[Collection entries]
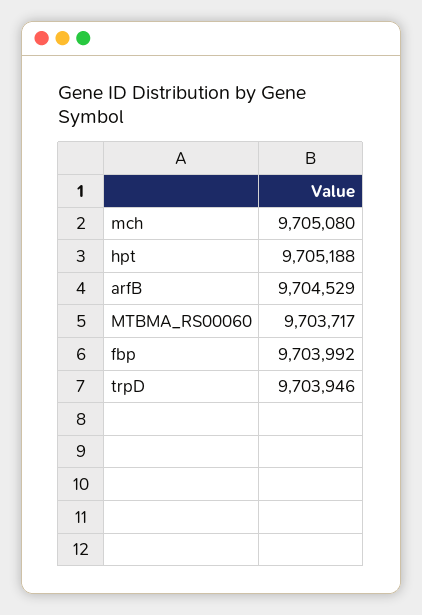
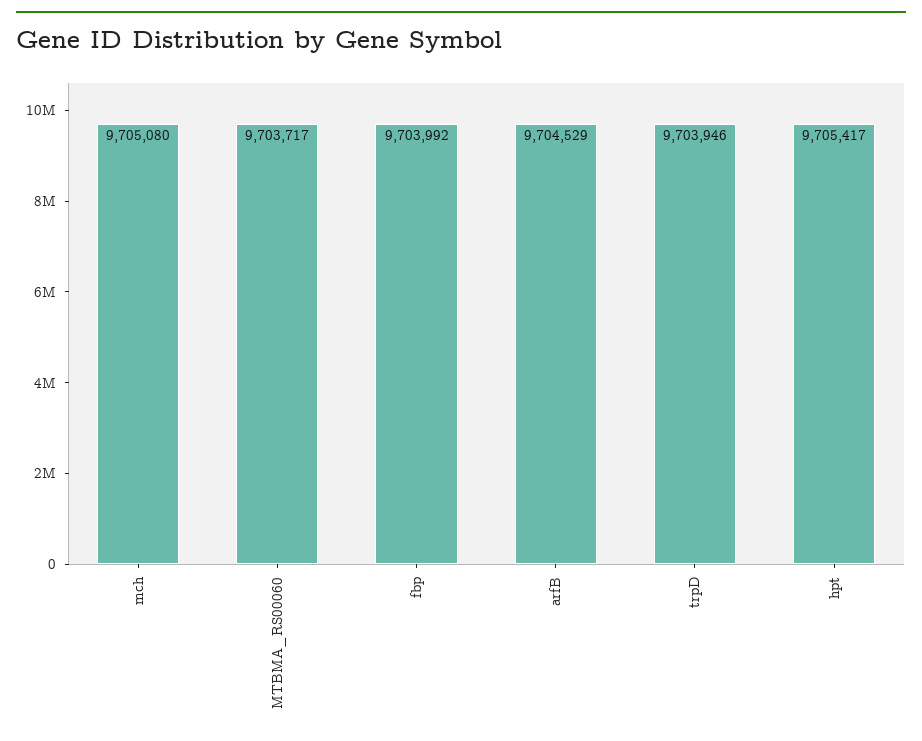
hpt: 9705188 -> 9705417

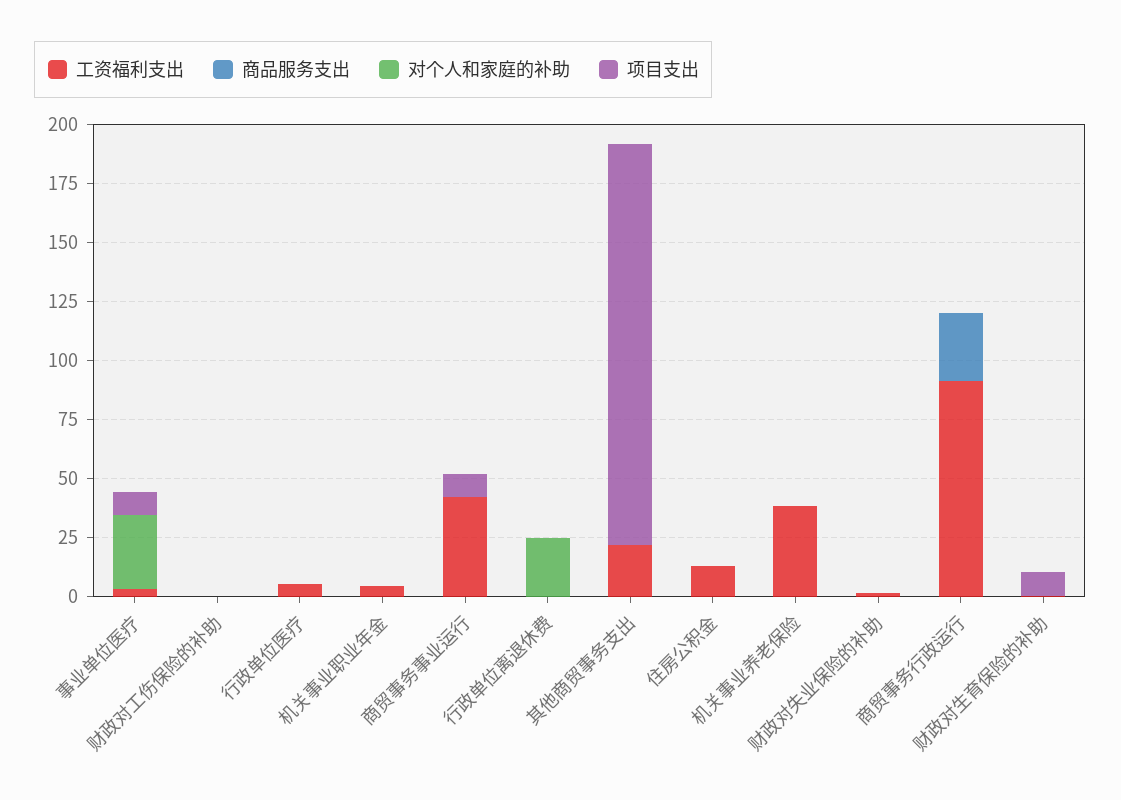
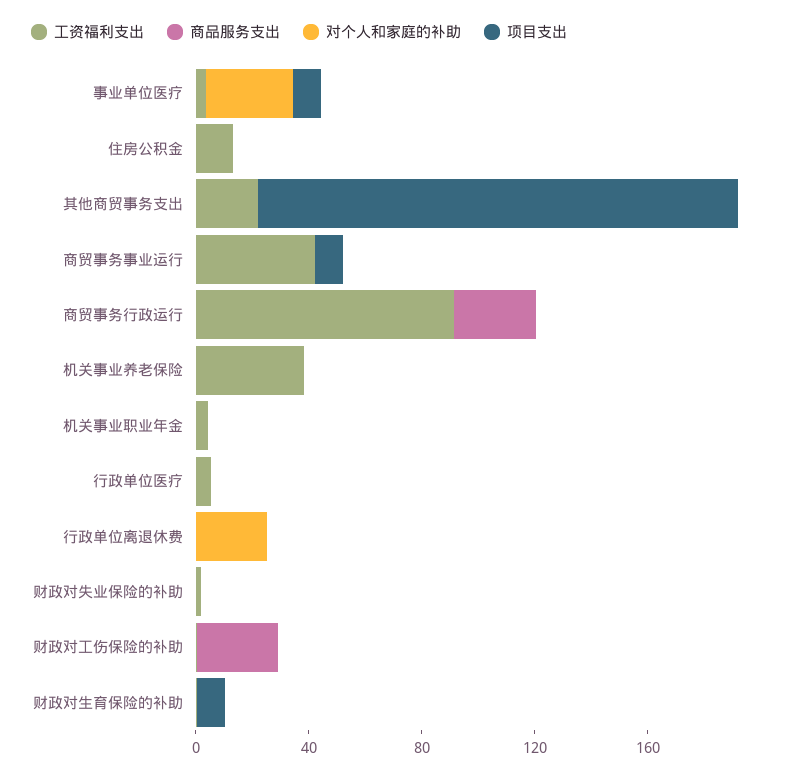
商品服务支出, 财政对工伤保险的补助: 0 -> 30

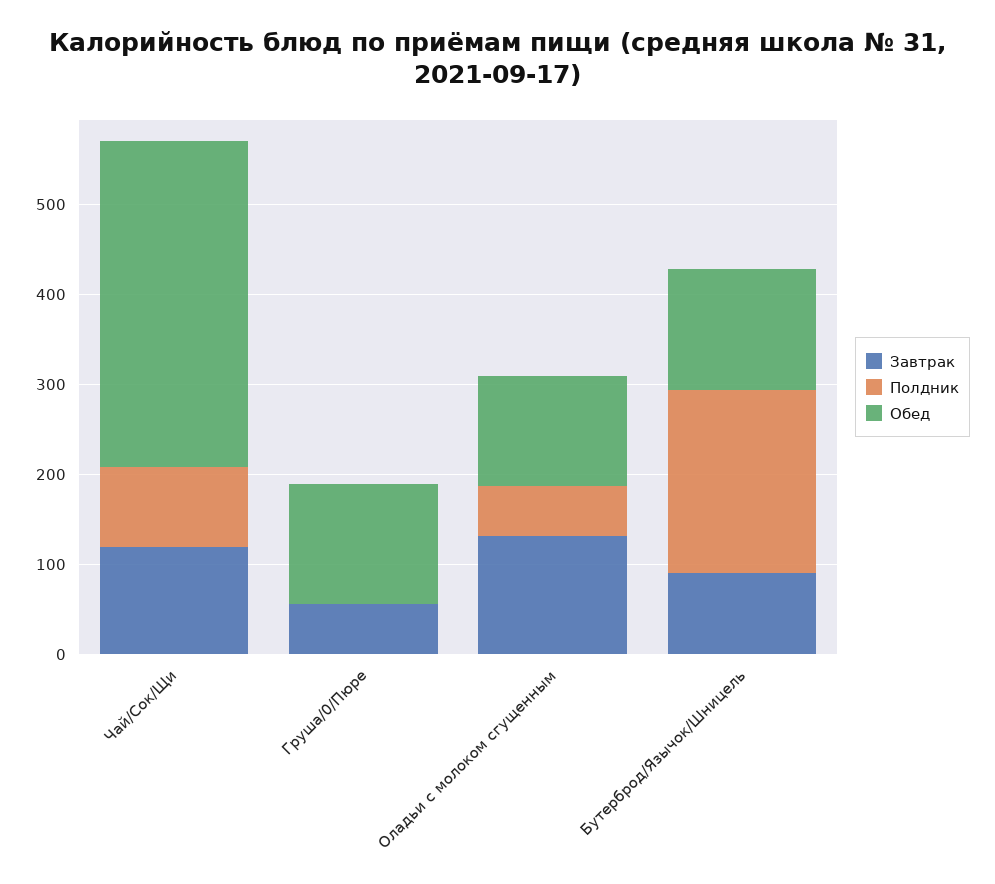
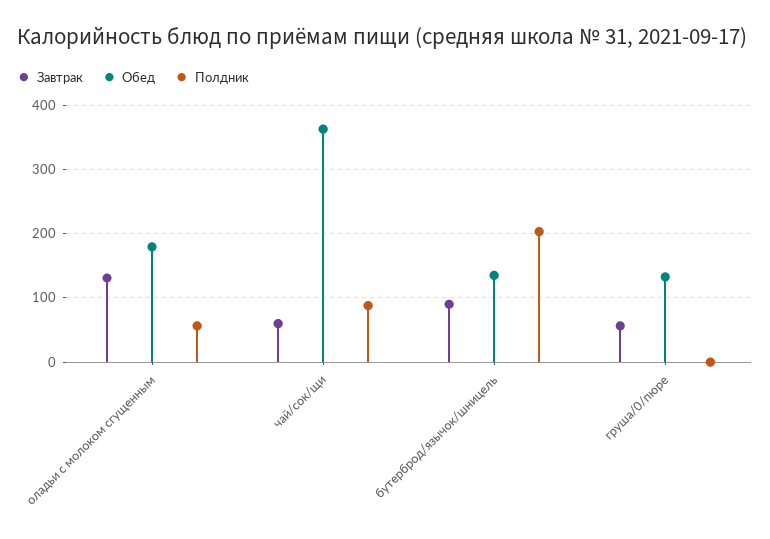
Завтрак, Чай/Сок/Щи: 120 -> 60
Обед, Оладьи с молоком сгущенным: 120 -> 180

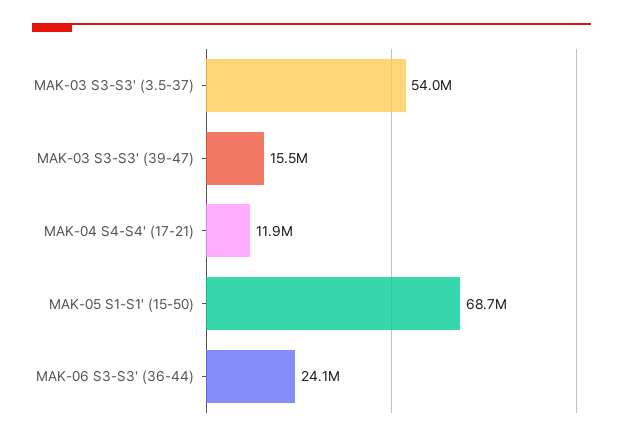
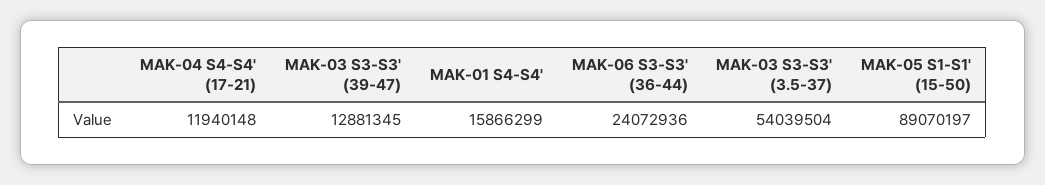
MAK-03 S3-S3' (39-47): 15500000 -> 12881345
MAK-05 S1-S1' (15-50): 68700000 -> 89070197
MAK-01 S4-S4': none -> 15866299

_EXERCISE DIRECTIONS:_ Pictures in the records above are to be left out of an otherwise exact copy.

_TASK ANSWER:_
hpt: 9705188 -> 9705417

商品服务支出, 财政对工伤保险的补助: 0 -> 30

Завтрак, Чай/Сок/Щи: 120 -> 60
Обед, Оладьи с молоком сгущенным: 120 -> 180

MAK-03 S3-S3' (39-47): 15500000 -> 12881345
MAK-05 S1-S1' (15-50): 68700000 -> 89070197
MAK-01 S4-S4': none -> 15866299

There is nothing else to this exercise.